Google Inc. CEO Eric Schmidt signaled today in a letter to the Federal Communications Commission that the company intends to bid a minimum of $4.6 billion for a portion of the 700-MHz spectrum band in an upcoming auction, assuming the FCC adopts rules that require open devices, applications, wholesale services and network access.
Google lawyers have been blogging frequently in recent days about the company's open access hopes for the auction, which could happen in January and yield an estimated $20 billion for the U.S. Treasury.
Major carriers, such as Verizon Communications Inc. and AT&T Inc., are assumed to be interested in making bids, but Google's entry would be unusual, given the company's history as a search technology innovator.
If Google won part of the spectrum, it would in essence become a carrier as well as a content and search provider and could conceivably serve as a wholesaler to Internet service providers and others.
While the FCC has not publicly announced its proposed rules for the auction, its five commissioners have been circulating draft rules. FCC Chairman Kevin Martin has indicated an interest in making cell phones and cellular applications open, or unlocked, meaning consumers could use a mobile phone with any carrier they choose. Martin has also told reporters there is no requirement in the draft rules that the winners of the auction create a wholesale business to sell spectrum to other companies, as supported by open access advocates. But Martin also said there is nothing preventing the future licensees from doing so.
Schmidt's letter to the FCC lists the four types of open access that Google has articulated in blogs and letters going back to July 9. The four areas would "ensure that, regardless of who wins the spectrum at auction, consumers' interests are served," Google said in a statement today. The four are open applications, open devices, open wholesale services and open network access.

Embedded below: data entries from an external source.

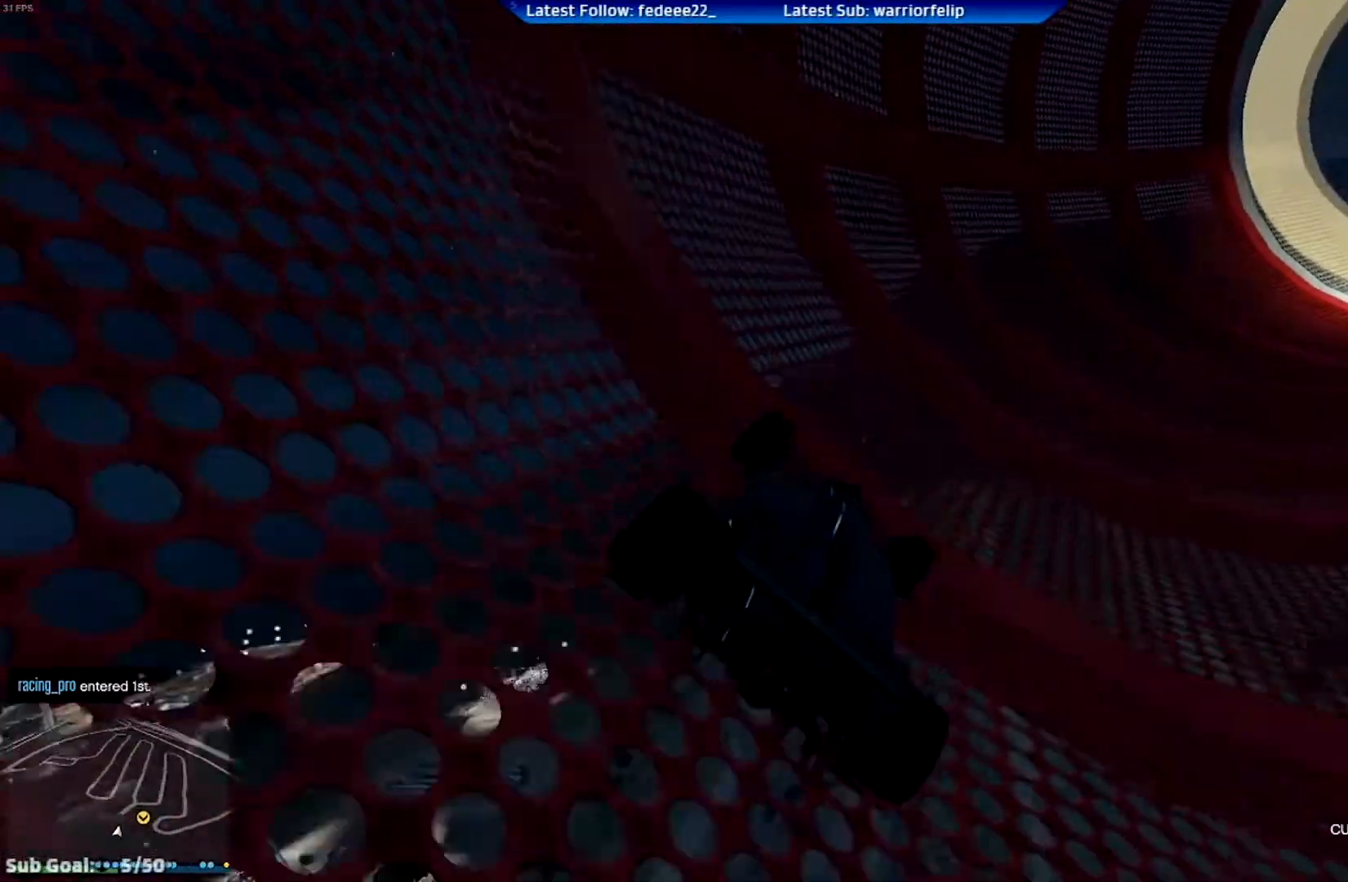
{"buttons": ["R2"], "left_stick": "right", "right_stick": "center", "events": [[17, "left_stick", "right"], [217, "left_stick", "center"], [384, "left_stick", "right"]]}
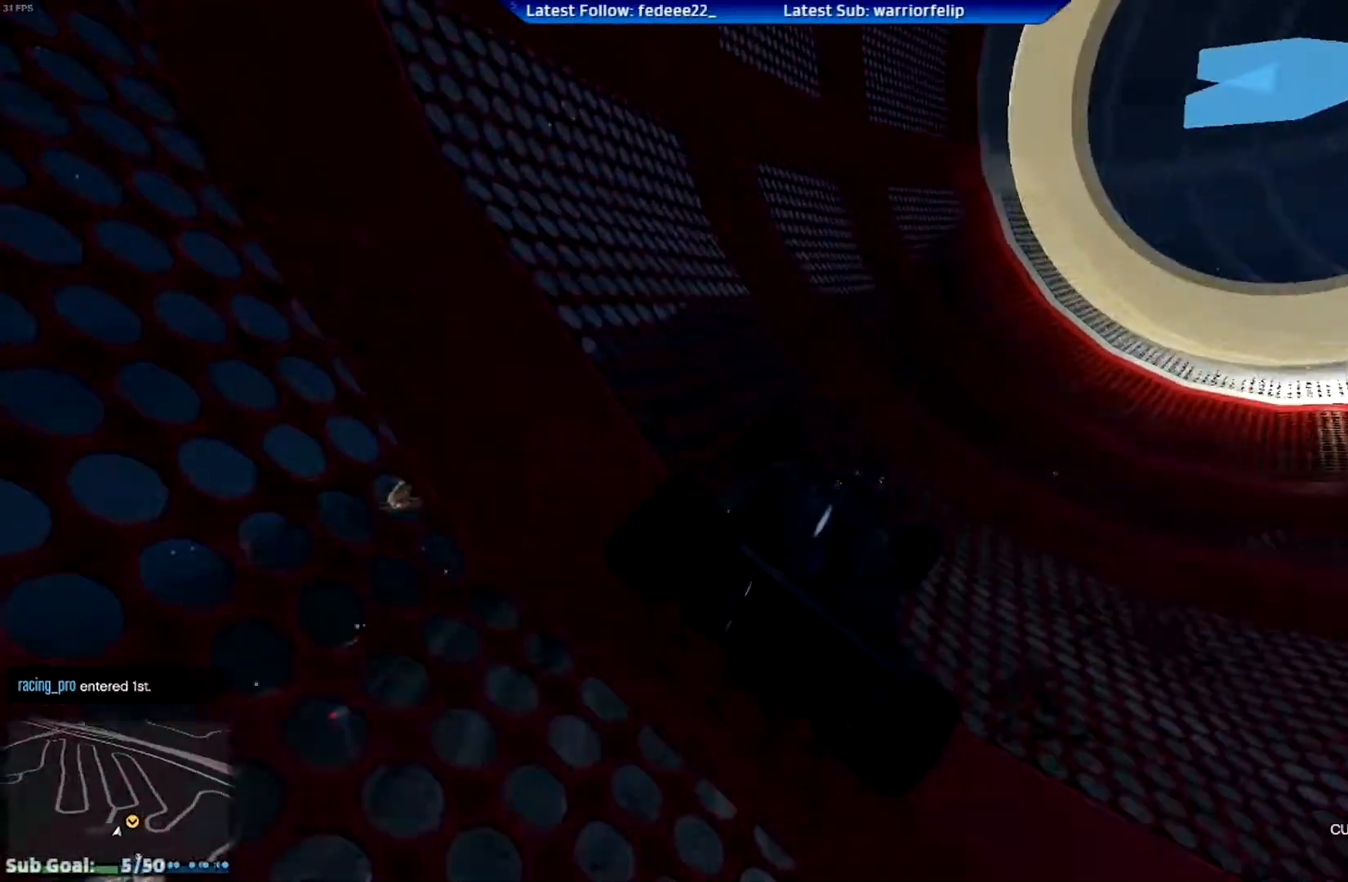
{"buttons": ["R2"], "left_stick": "right", "right_stick": "center", "events": [[67, "left_stick", "center"], [450, "left_stick", "right"]]}
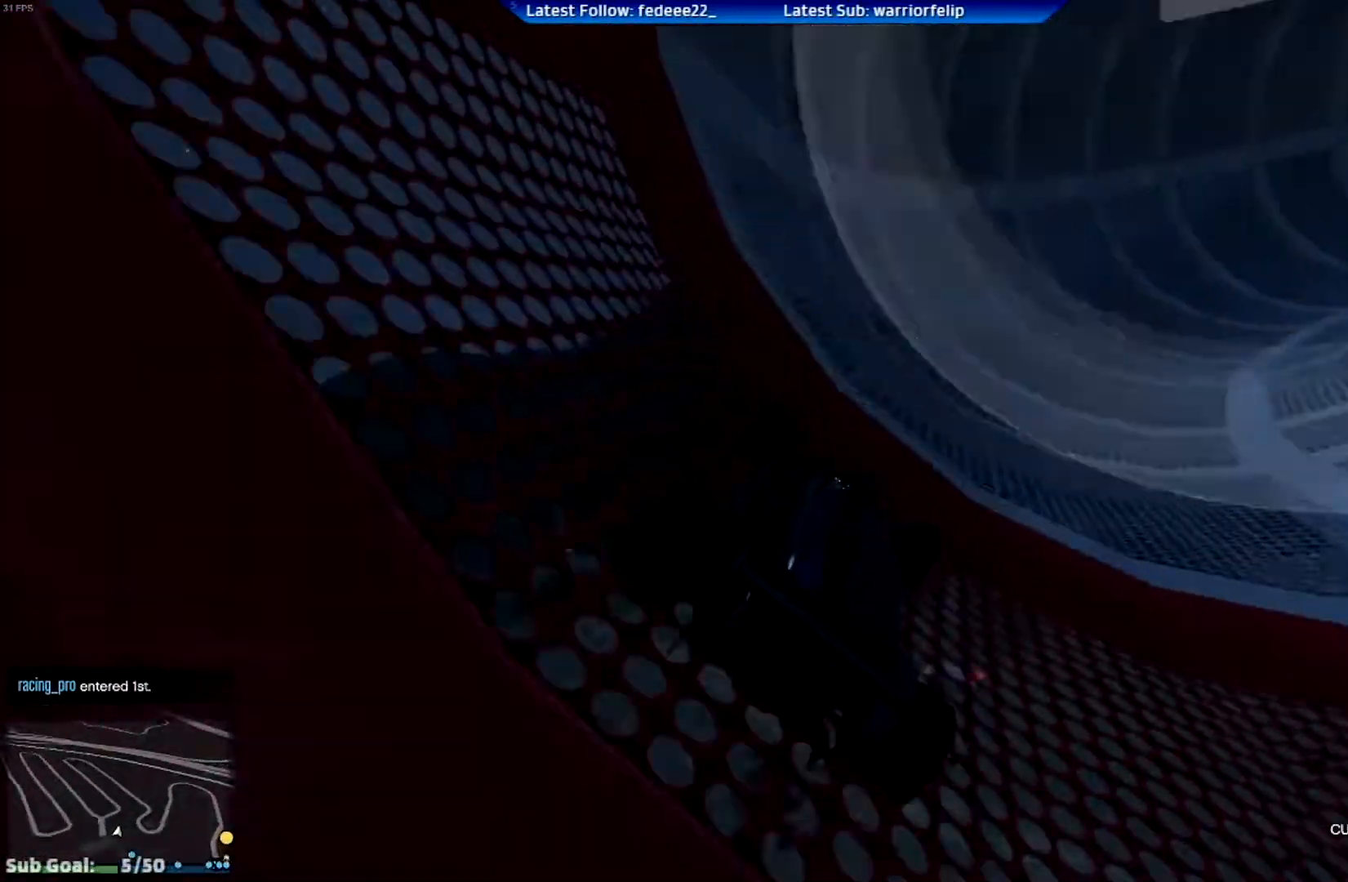
{"buttons": ["R2"], "left_stick": "center", "right_stick": "center", "events": [[83, "left_stick", "center"], [300, "left_stick", "right"], [483, "left_stick", "center"]]}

Schmidt's letter states that "Google intends to commit a minimum of $4.6 billion to bidding in the upcoming auction" if the company's four conditions can be spelled out with "specific, enforceable and enduring rules."
The letter also states that "when Americans can use the software and handsets of their choice, over open and competitive networks, they win."
Google defined its four conditions as follows: Open applications means that "consumers should be able to download and utilize any software applications, content or services they desire." Open devices means "consumers should be able to utilize a handheld communications device with whatever wireless network they prefer."
Open wholesales services means "third parties (resellers) should be able to acquire wireless services from a 700-MHz licensee on a wholesale basis, based on reasonably nondiscriminatory commercial terms." Finally, open networks means "third parties (like Internet service providers) should be able to interconnect at any technical feasible point in a 700-MHz licensee's wireless network."